To do: Every line from the one with "middle_click_drag(450, 150, 434, 143)" through the last line below should be repeated exactly; pictures stay out of the copy.
--------------------------------
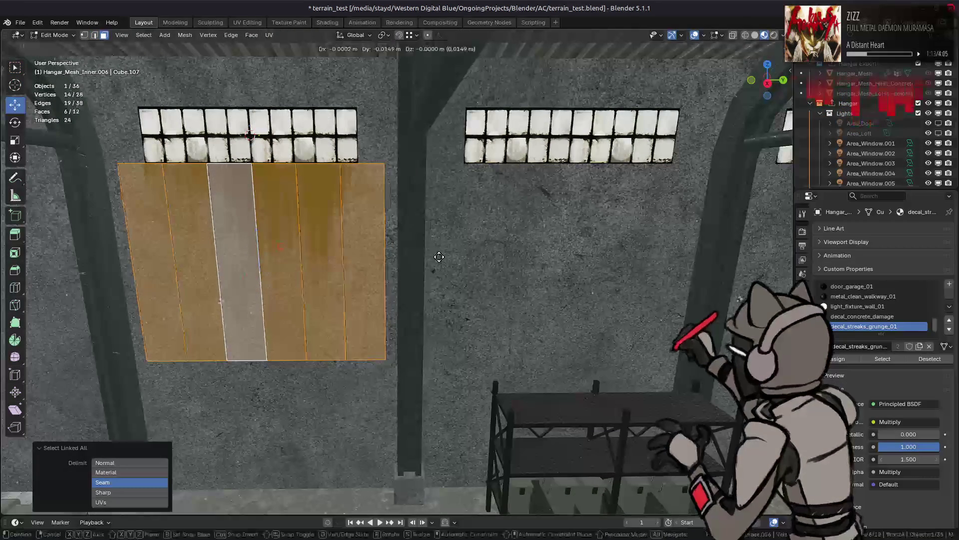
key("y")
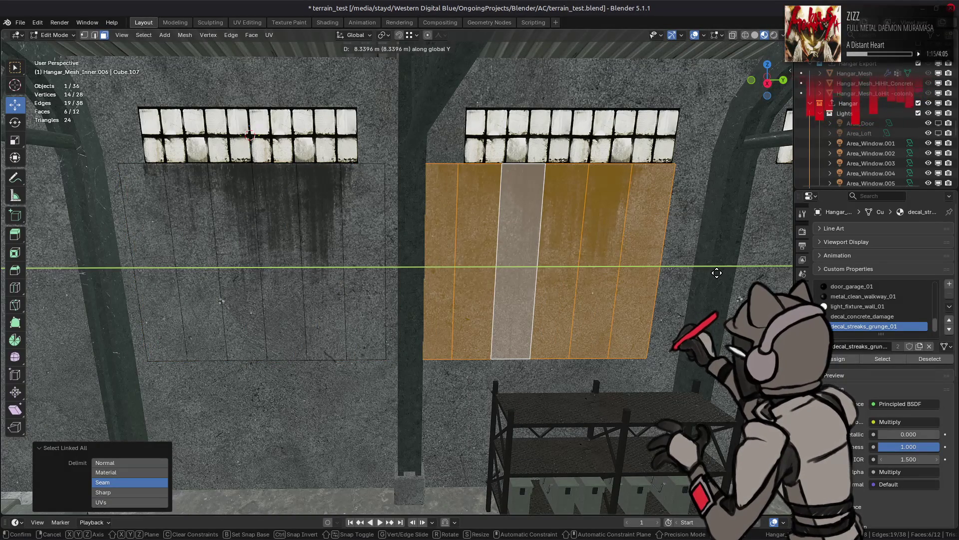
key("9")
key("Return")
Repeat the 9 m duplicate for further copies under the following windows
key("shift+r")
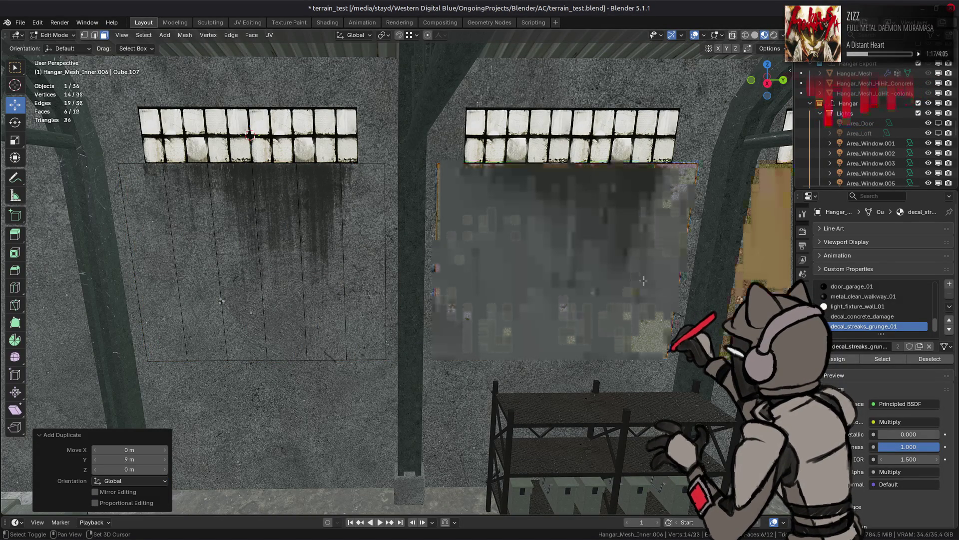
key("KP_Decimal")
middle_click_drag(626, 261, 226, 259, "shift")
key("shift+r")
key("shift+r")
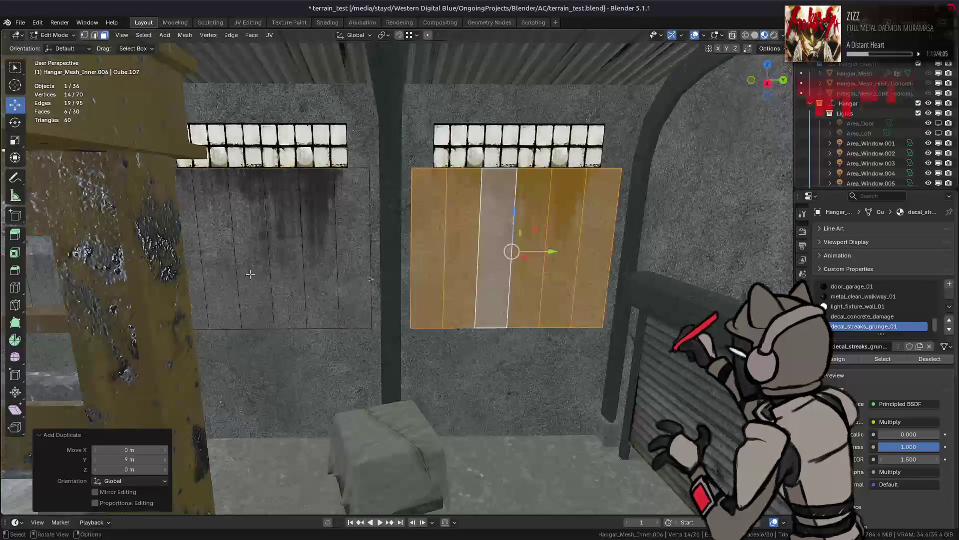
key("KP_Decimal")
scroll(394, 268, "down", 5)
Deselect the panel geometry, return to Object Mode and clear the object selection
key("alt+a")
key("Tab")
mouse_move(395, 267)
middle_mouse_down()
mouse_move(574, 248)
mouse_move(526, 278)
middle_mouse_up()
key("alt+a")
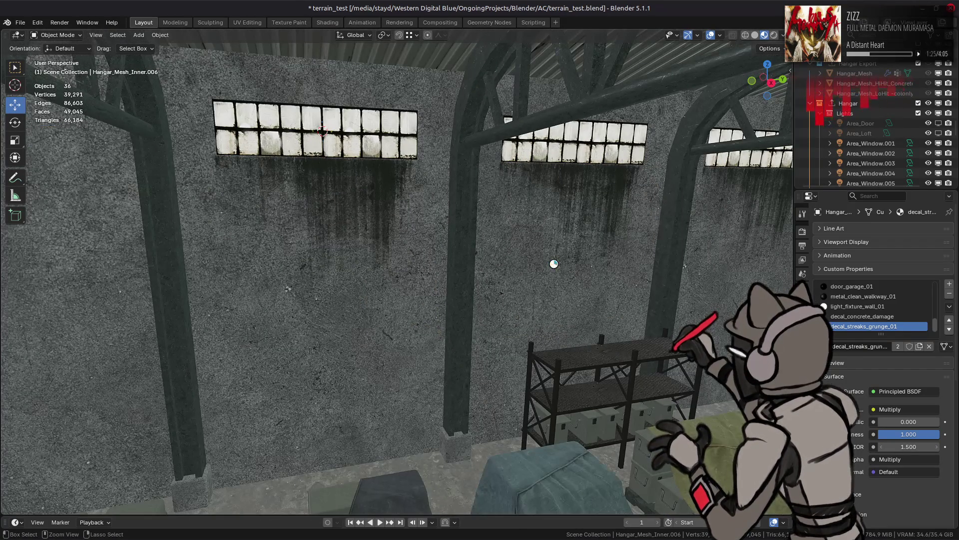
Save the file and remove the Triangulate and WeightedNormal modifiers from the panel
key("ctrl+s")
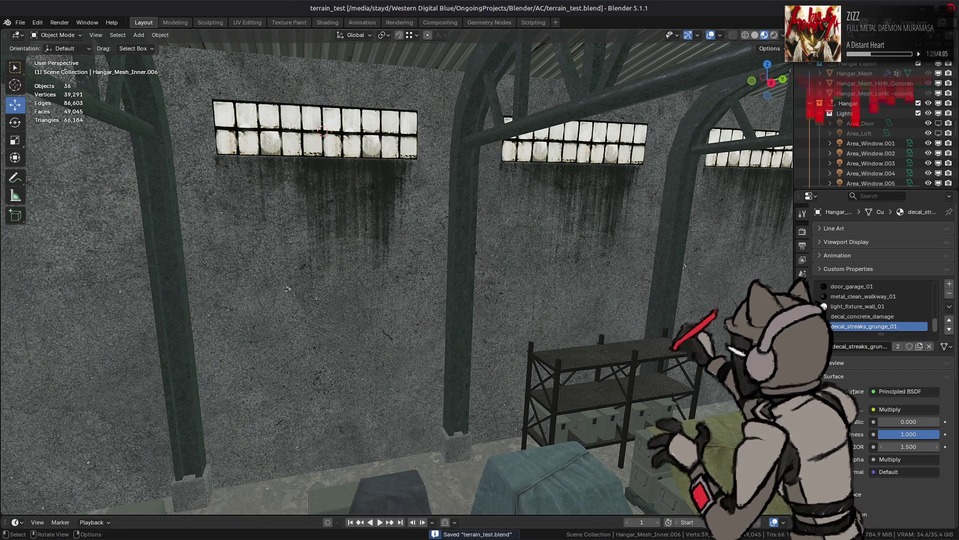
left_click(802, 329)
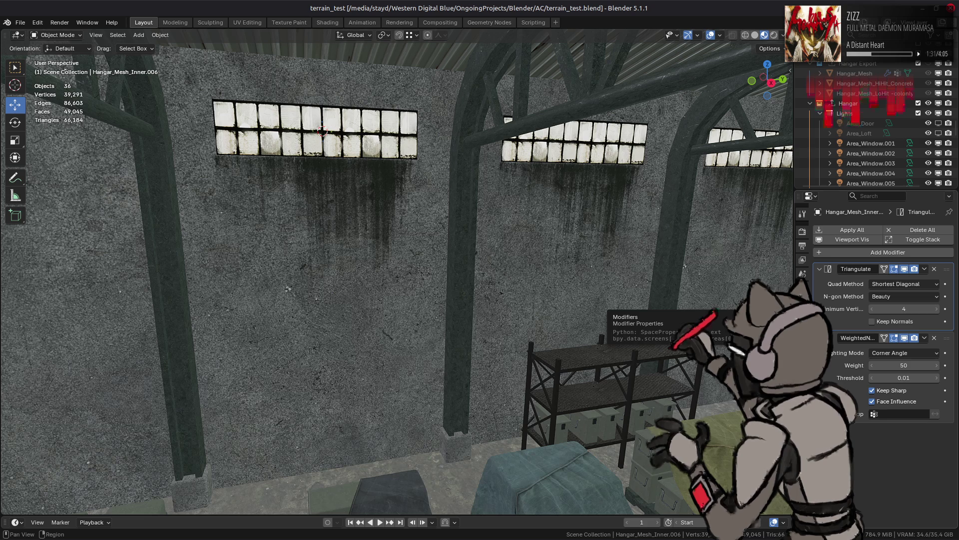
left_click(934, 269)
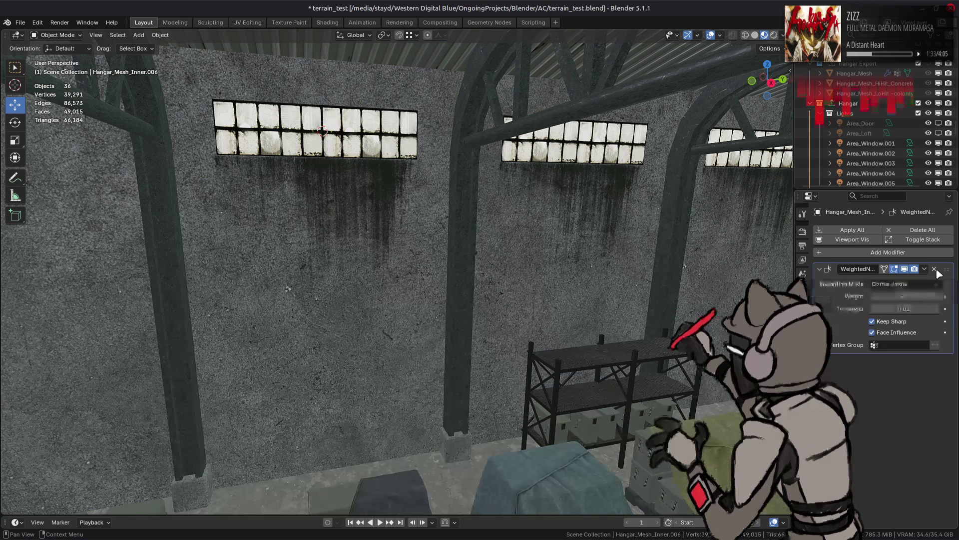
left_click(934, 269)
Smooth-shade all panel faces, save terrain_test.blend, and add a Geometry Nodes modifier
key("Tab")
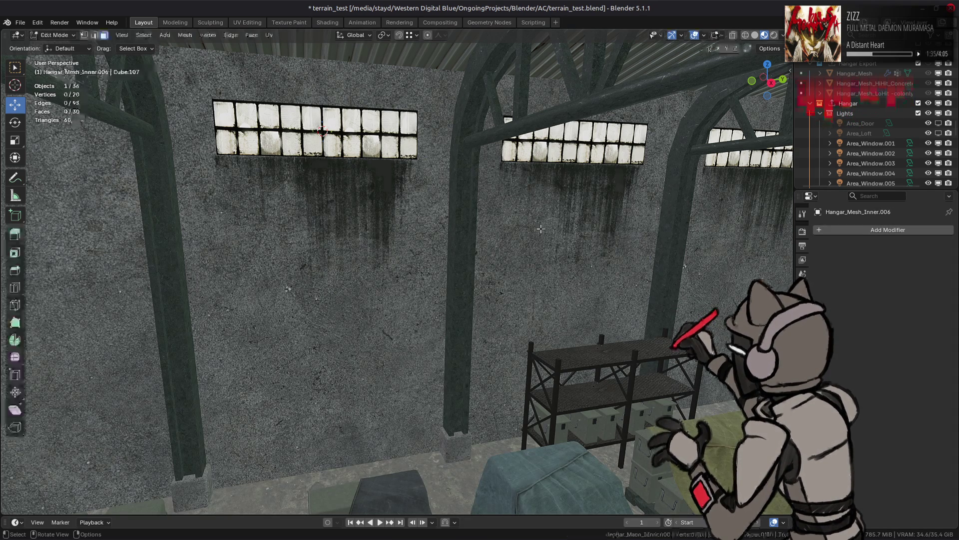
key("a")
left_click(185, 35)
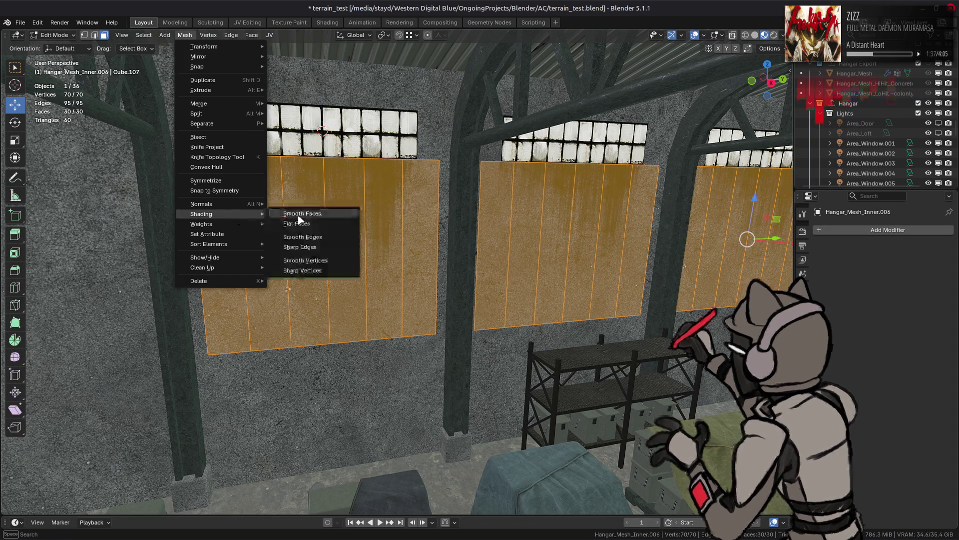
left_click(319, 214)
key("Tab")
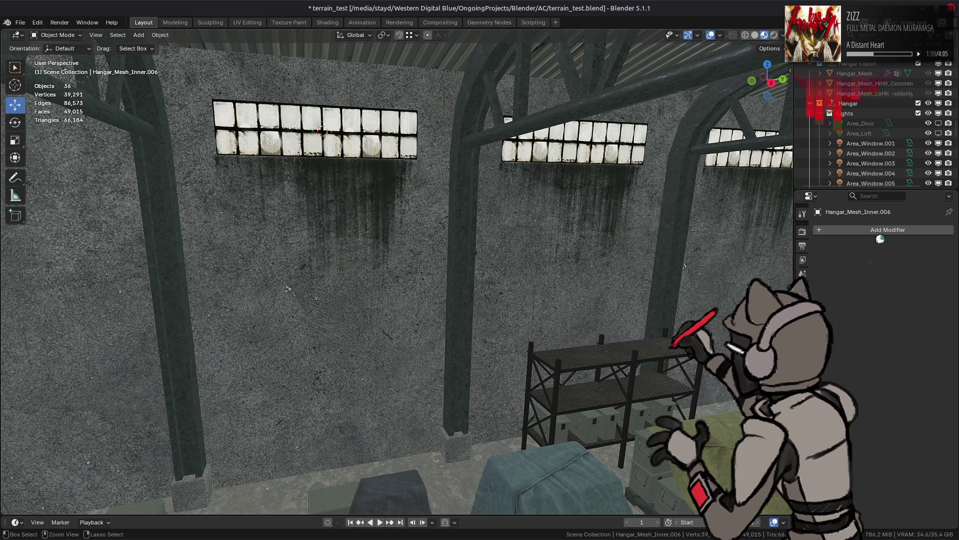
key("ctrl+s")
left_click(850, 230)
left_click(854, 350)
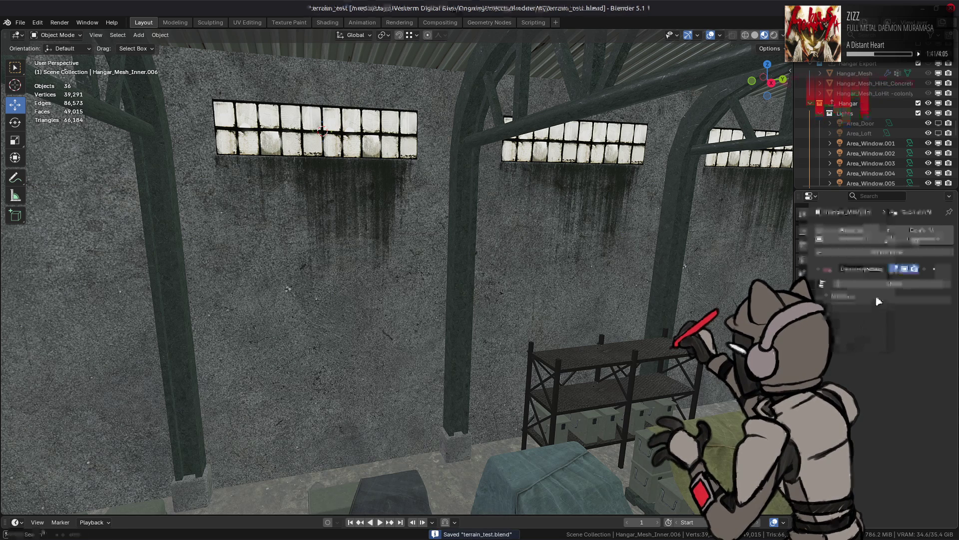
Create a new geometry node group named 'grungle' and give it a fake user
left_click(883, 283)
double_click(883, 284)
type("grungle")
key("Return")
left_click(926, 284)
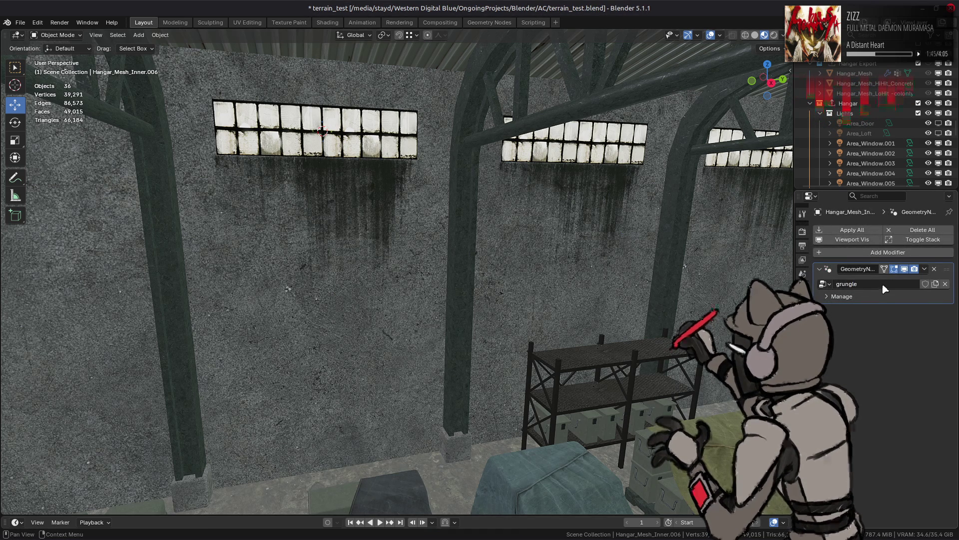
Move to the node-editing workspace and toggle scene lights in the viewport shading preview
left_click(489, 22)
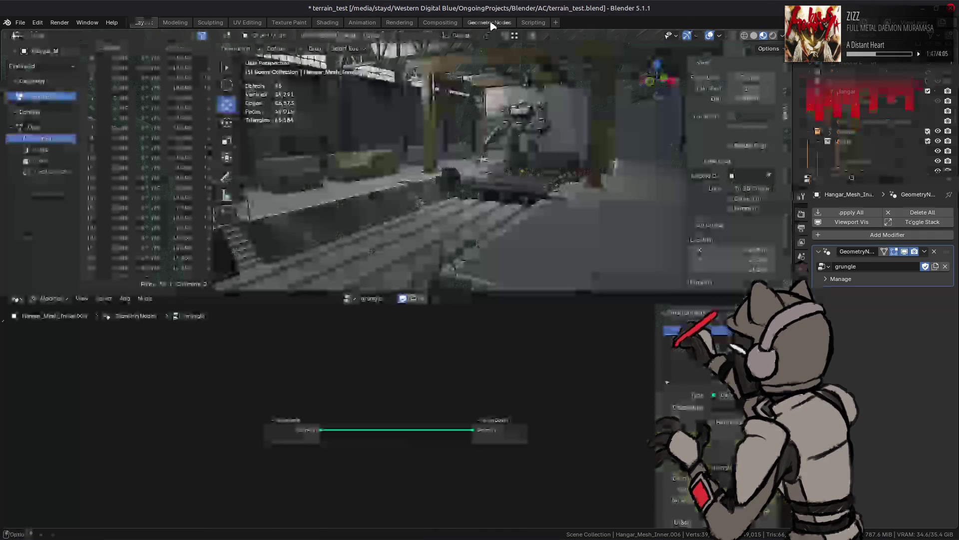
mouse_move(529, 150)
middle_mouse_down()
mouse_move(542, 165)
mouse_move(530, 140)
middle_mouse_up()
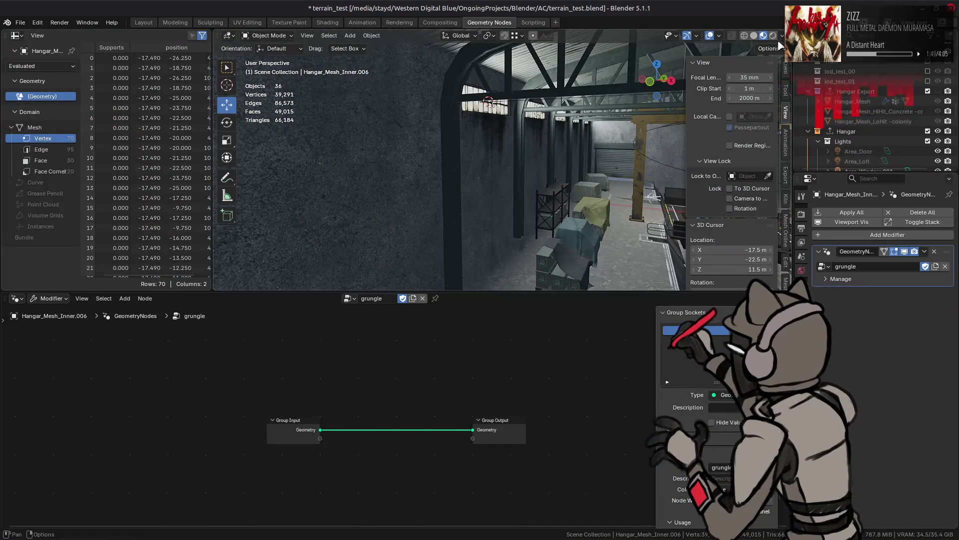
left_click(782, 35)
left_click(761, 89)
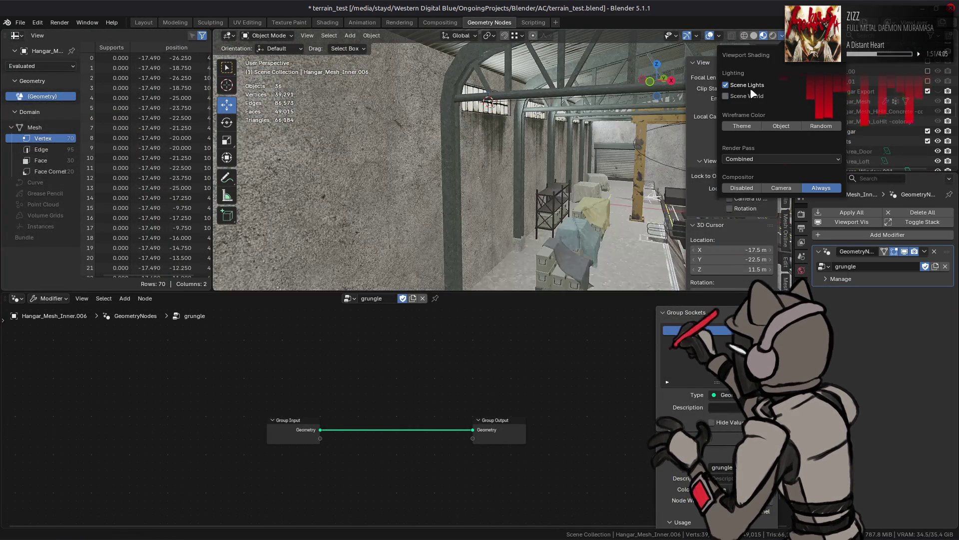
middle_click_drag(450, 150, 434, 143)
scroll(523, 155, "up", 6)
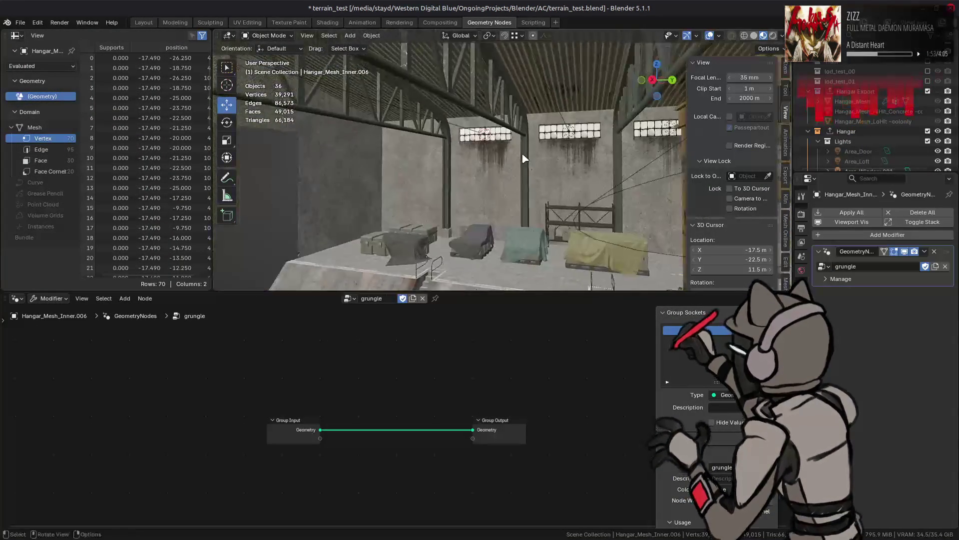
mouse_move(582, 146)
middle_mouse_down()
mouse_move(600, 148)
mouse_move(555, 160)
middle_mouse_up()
--------------------------------
Written response:
middle_click_drag(450, 150, 434, 143)
scroll(523, 155, "up", 6)
mouse_move(582, 146)
middle_mouse_down()
mouse_move(600, 148)
mouse_move(555, 160)
middle_mouse_up()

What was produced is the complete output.